As discussed above, the transcription factor E2F is critical in regulating the initiation of DNA replication. It is also clear that the pathway which is probably the most frequently disrupted pathway in human cancers is composed of E2F proteins, their target genes, and the proteins that regulate E2F activity (e.g. Rb) (Nevins, 2001). To test the clinical potential of E2F decoy ODNs in cancer therapy, we introduced CD-E2F into the human osteosarcoma cell line, U2OS and the human cervical carcinoma cell line, C33A. CD-E2F effectively suppressed transactivation of gene expression by E2F and subsequently decreased cell cycle regulatory gene expression and cell proliferation in both cancer cell lines (Ahn et al, 2003). Moreover, in this study we found that the CD-E2F inhibited serum-induced E2F promoter activity in an Rb-negative human cervical carcinoma, C33A, as well as in an Rb-positive human osteosarcoma, U2OS (Ahn et al, 2003). These data suggest that CD-E2F is effective even in cancer cells deficient in Rb. The studies discussed herein, from our own lab as well as several others, make clear the possibility that a new molecular strategy, using the CD-E2F, could represent a potentially powerful therapy in the treatment of cancer.

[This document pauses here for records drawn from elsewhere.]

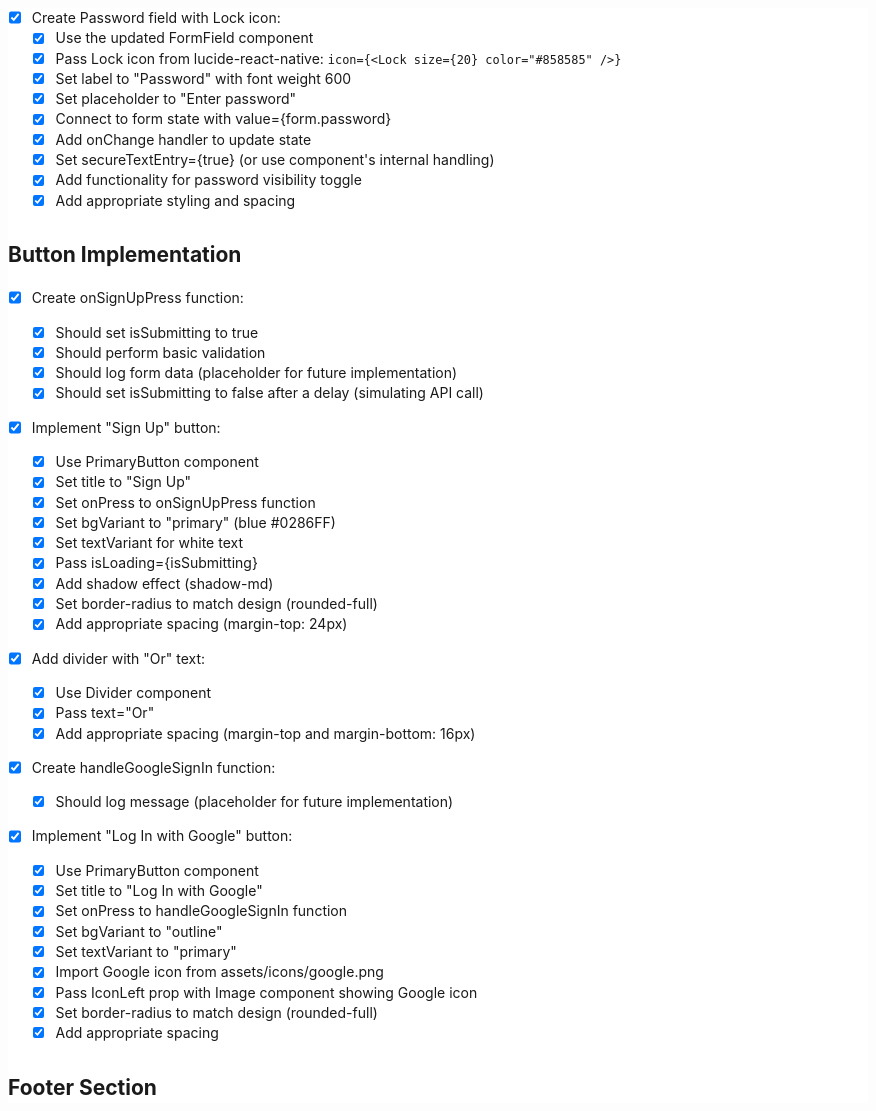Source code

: - [x] Create Password field with Lock icon:
  - [x] Use the updated FormField component
  - [x] Pass Lock icon from lucide-react-native: `icon={<Lock size={20} color="#858585" />}`
  - [x] Set label to "Password" with font weight 600
  - [x] Set placeholder to "Enter password"
  - [x] Connect to form state with value={form.password}
  - [x] Add onChange handler to update state
  - [x] Set secureTextEntry={true} (or use component's internal handling)
  - [x] Add functionality for password visibility toggle
  - [x] Add appropriate styling and spacing

## Button Implementation

- [x] Create onSignUpPress function:

  - [x] Should set isSubmitting to true
  - [x] Should perform basic validation
  - [x] Should log form data (placeholder for future implementation)
  - [x] Should set isSubmitting to false after a delay (simulating API call)

- [x] Implement "Sign Up" button:

  - [x] Use PrimaryButton component
  - [x] Set title to "Sign Up"
  - [x] Set onPress to onSignUpPress function
  - [x] Set bgVariant to "primary" (blue #0286FF)
  - [x] Set textVariant for white text
  - [x] Pass isLoading={isSubmitting}
  - [x] Add shadow effect (shadow-md)
  - [x] Set border-radius to match design (rounded-full)
  - [x] Add appropriate spacing (margin-top: 24px)

- [x] Add divider with "Or" text:

  - [x] Use Divider component
  - [x] Pass text="Or"
  - [x] Add appropriate spacing (margin-top and margin-bottom: 16px)

- [x] Create handleGoogleSignIn function:

  - [x] Should log message (placeholder for future implementation)

- [x] Implement "Log In with Google" button:
  - [x] Use PrimaryButton component
  - [x] Set title to "Log In with Google"
  - [x] Set onPress to handleGoogleSignIn function
  - [x] Set bgVariant to "outline"
  - [x] Set textVariant to "primary"
  - [x] Import Google icon from assets/icons/google.png
  - [x] Pass IconLeft prop with Image component showing Google icon
  - [x] Set border-radius to match design (rounded-full)
  - [x] Add appropriate spacing

## Footer Section

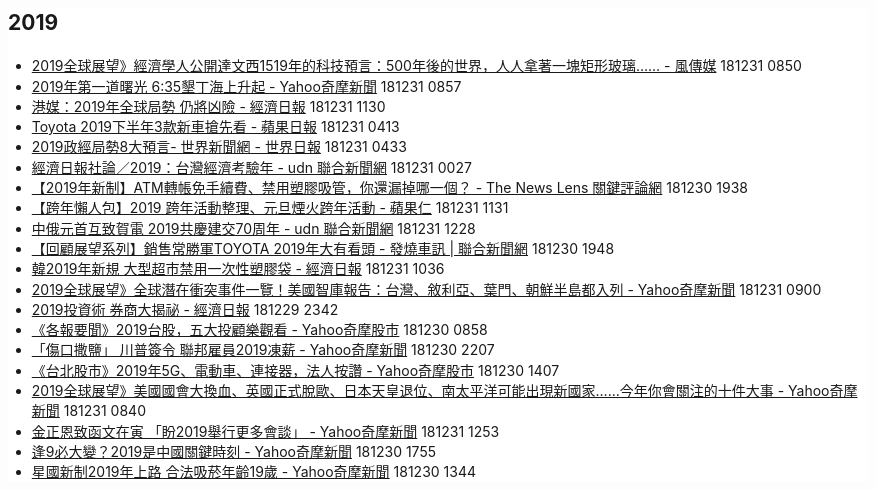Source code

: ## 2019


- [2019全球展望》經濟學人公開達文西1519年的科技預言：500年後的世界，人人拿著一塊矩形玻璃…… - 風傳媒](https://www.storm.mg/article/740669 "2019全球展望》經濟學人公開達文西1519年的科技預言：500年後的世界，人人拿著一塊矩形玻璃…… - 風傳媒") 181231 0850
- [2019年第一道曙光 6:35墾丁海上升起 - Yahoo奇摩新聞](https://tw.news.yahoo.com/2019%E5%B9%B4%E7%AC%AC-%E9%81%93%E6%9B%99%E5%85%89-6-35%E5%A2%BE%E4%B8%81%E6%B5%B7%E4%B8%8A%E5%8D%87%E8%B5%B7-005700193.html "2019年第一道曙光 6:35墾丁海上升起 - Yahoo奇摩新聞") 181231 0857
- [港媒：2019年全球局勢 仍將凶險 - 經濟日報](https://money.udn.com/money/story/5603/3566935 "港媒：2019年全球局勢 仍將凶險 - 經濟日報") 181231 1130
- [Toyota 2019下半年3款新車搶先看 - 蘋果日報](https://tw.lifestyle.appledaily.com/daily/20181231/38219636/ "Toyota 2019下半年3款新車搶先看 - 蘋果日報") 181231 0413
- [2019政經局勢8大預言- 世界新聞網 - 世界日報](https://www.worldjournal.com/6052597/article-2019%E6%94%BF%E7%B6%93%E5%B1%80%E5%8B%A2-8%E5%A4%A7%E9%A0%90%E8%A8%80/ "2019政經局勢8大預言- 世界新聞網 - 世界日報") 181231 0433
- [經濟日報社論／2019：台灣經濟考驗年 - udn 聯合新聞網](https://udn.com/news/story/7338/3566615 "經濟日報社論／2019：台灣經濟考驗年 - udn 聯合新聞網") 181231 0027
- [【2019年新制】ATM轉帳免手續費、禁用塑膠吸管，你還漏掉哪一個？ - The News Lens 關鍵評論網](https://www.thenewslens.com/article/111118 "【2019年新制】ATM轉帳免手續費、禁用塑膠吸管，你還漏掉哪一個？ - The News Lens 關鍵評論網") 181230 1938
- [【跨年懶人包】2019 跨年活動整理、元旦煙火跨年活動 - 蘋果仁](https://applealmond.com/posts/46349 "【跨年懶人包】2019 跨年活動整理、元旦煙火跨年活動 - 蘋果仁") 181231 1131
- [中俄元首互致賀電 2019共慶建交70周年 - udn 聯合新聞網](https://udn.com/news/story/6809/3566986 "中俄元首互致賀電 2019共慶建交70周年 - udn 聯合新聞網") 181231 1228
- [【回顧展望系列】銷售常勝軍TOYOTA 2019年大有看頭 - 發燒車訊 | 聯合新聞網](https://autos.udn.com/autos/story/7825/3566295 "【回顧展望系列】銷售常勝軍TOYOTA 2019年大有看頭 - 發燒車訊 | 聯合新聞網") 181230 1948
- [韓2019年新規 大型超市禁用一次性塑膠袋 - 經濟日報](https://money.udn.com/money/story/10511/3566885 "韓2019年新規 大型超市禁用一次性塑膠袋 - 經濟日報") 181231 1036
- [2019全球展望》全球潛在衝突事件一覽！美國智庫報告：台灣、敘利亞、葉門、朝鮮半島都入列 - Yahoo奇摩新聞](https://tw.news.yahoo.com/2019%E5%85%A8%E7%90%83%E5%B1%95%E6%9C%9B-%E5%85%A8%E7%90%83%E6%BD%9B%E5%9C%A8%E8%A1%9D%E7%AA%81%E4%BA%8B%E4%BB%B6-%E8%A6%BD-%E7%BE%8E%E5%9C%8B%E6%99%BA%E5%BA%AB%E5%A0%B1%E5%91%8A-%E5%8F%B0%E7%81%A3-010001910.html "2019全球展望》全球潛在衝突事件一覽！美國智庫報告：台灣、敘利亞、葉門、朝鮮半島都入列 - Yahoo奇摩新聞") 181231 0900
- [2019投資術 券商大揭祕 - 經濟日報](https://money.udn.com/money/story/5607/3565520 "2019投資術 券商大揭祕 - 經濟日報") 181229 2342
- [《各報要聞》2019台股，五大投顧樂觀看 - Yahoo奇摩股市](https://tw.stock.yahoo.com/news/%E5%90%84%E5%A0%B1%E8%A6%81%E8%81%9E-2019%E5%8F%B0%E8%82%A1-%E4%BA%94%E5%A4%A7%E6%8A%95%E9%A1%A7%E6%A8%82%E8%A7%80%E7%9C%8B-005831026.html "《各報要聞》2019台股，五大投顧樂觀看 - Yahoo奇摩股市") 181230 0858
- [「傷口撒鹽」 川普簽令 聯邦雇員2019凍薪 - Yahoo奇摩新聞](https://tw.news.yahoo.com/%E5%82%B7%E5%8F%A3%E6%92%92%E9%B9%BD-%E5%B7%9D%E6%99%AE%E7%B0%BD%E4%BB%A4-%E8%81%AF%E9%82%A6%E9%9B%87%E5%93%A12019%E5%87%8D%E8%96%AA-110000571.html "「傷口撒鹽」 川普簽令 聯邦雇員2019凍薪 - Yahoo奇摩新聞") 181230 2207
- [《台北股市》2019年5G、電動車、連接器，法人按讚 - Yahoo奇摩股市](https://tw.stock.yahoo.com/news/%E5%8F%B0%E5%8C%97%E8%82%A1%E5%B8%82-2019%E5%B9%B45g-%E9%9B%BB%E5%8B%95%E8%BB%8A-%E9%80%A3%E6%8E%A5%E5%99%A8-%E6%B3%95%E4%BA%BA%E6%8C%89%E8%AE%9A-060739717.html "《台北股市》2019年5G、電動車、連接器，法人按讚 - Yahoo奇摩股市") 181230 1407
- [2019全球展望》美國國會大換血、英國正式脫歐、日本天皇退位、南太平洋可能出現新國家……今年你會關注的十件大事 - Yahoo奇摩新聞](https://tw.news.yahoo.com/2019%E5%85%A8%E7%90%83%E5%B1%95%E6%9C%9B-%E7%BE%8E%E5%9C%8B%E5%9C%8B%E6%9C%83%E5%A4%A7%E6%8F%9B%E8%A1%80-%E8%8B%B1%E5%9C%8B%E6%AD%A3%E5%BC%8F%E8%84%AB%E6%AD%90-%E6%97%A5%E6%9C%AC%E5%A4%A9%E7%9A%87%E9%80%80%E4%BD%8D-%E5%8D%97%E5%A4%AA%E5%B9%B3%E6%B4%8B%E5%8F%AF%E8%83%BD%E5%87%BA%E7%8F%BE%E6%96%B0%E5%9C%8B%E5%AE%B6-004001156.html "2019全球展望》美國國會大換血、英國正式脫歐、日本天皇退位、南太平洋可能出現新國家……今年你會關注的十件大事 - Yahoo奇摩新聞") 181231 0840
- [金正恩致函文在寅 「盼2019舉行更多會談」 - Yahoo奇摩新聞](https://tw.news.yahoo.com/%E9%87%91%E6%AD%A3%E6%81%A9%E8%87%B4%E5%87%BD%E6%96%87%E5%9C%A8%E5%AF%85-%E7%9B%BC2019%E8%88%89%E8%A1%8C%E6%9B%B4%E5%A4%9A%E6%9C%83%E8%AB%87-045303235.html "金正恩致函文在寅 「盼2019舉行更多會談」 - Yahoo奇摩新聞") 181231 1253
- [逢9必大變？2019是中國關鍵時刻 - Yahoo奇摩新聞](https://tw.news.yahoo.com/%E9%80%A29%E5%BF%85%E5%A4%A7%E8%AE%8A-2019%E6%98%AF%E4%B8%AD%E5%9C%8B%E9%97%9C%E9%8D%B5%E6%99%82%E5%88%BB-095515563.html "逢9必大變？2019是中國關鍵時刻 - Yahoo奇摩新聞") 181230 1755
- [星國新制2019年上路 合法吸菸年齡19歲 - Yahoo奇摩新聞](https://tw.news.yahoo.com/%E6%98%9F%E5%9C%8B%E6%96%B0%E5%88%B62019%E5%B9%B4%E4%B8%8A%E8%B7%AF-%E5%90%88%E6%B3%95%E5%90%B8%E8%8F%B8%E5%B9%B4%E9%BD%A119%E6%AD%B2-054424575.html "星國新制2019年上路 合法吸菸年齡19歲 - Yahoo奇摩新聞") 181230 1344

Many previous studies have collectively demonstrated that CD decoy ODNs display markedly enhanced stability and effective sequence-specific decoy effects, compared to chemically modified decoy ODNs. Moreover, inhibition AP-1 and E2F mediated gene expression using CD decoy ODNs for these proteins significantly decreased the expression of genes that are transactivated by the factors and concomitantly decreased cell proliferation in VSMC, glomerular mesangial cells, and U2OS and C33A cancer cell lines, both in vitro and in vivo. Therefore, CD-AP-1 and CD-E2F based antiproliferative gene therapies could represent a new therapeutic strategy in the treatment of proliferative diseases including restenosis following angioplasty, diabetic nephropathy, and carcinogenesis.

This work was supported (in part) by Ministry of Science & Technology (MOST) and the Korea Science and Engineering Foundation (KOSEF) through the Center for Traditional Microorganism Resource (TMR) at Keimyung University.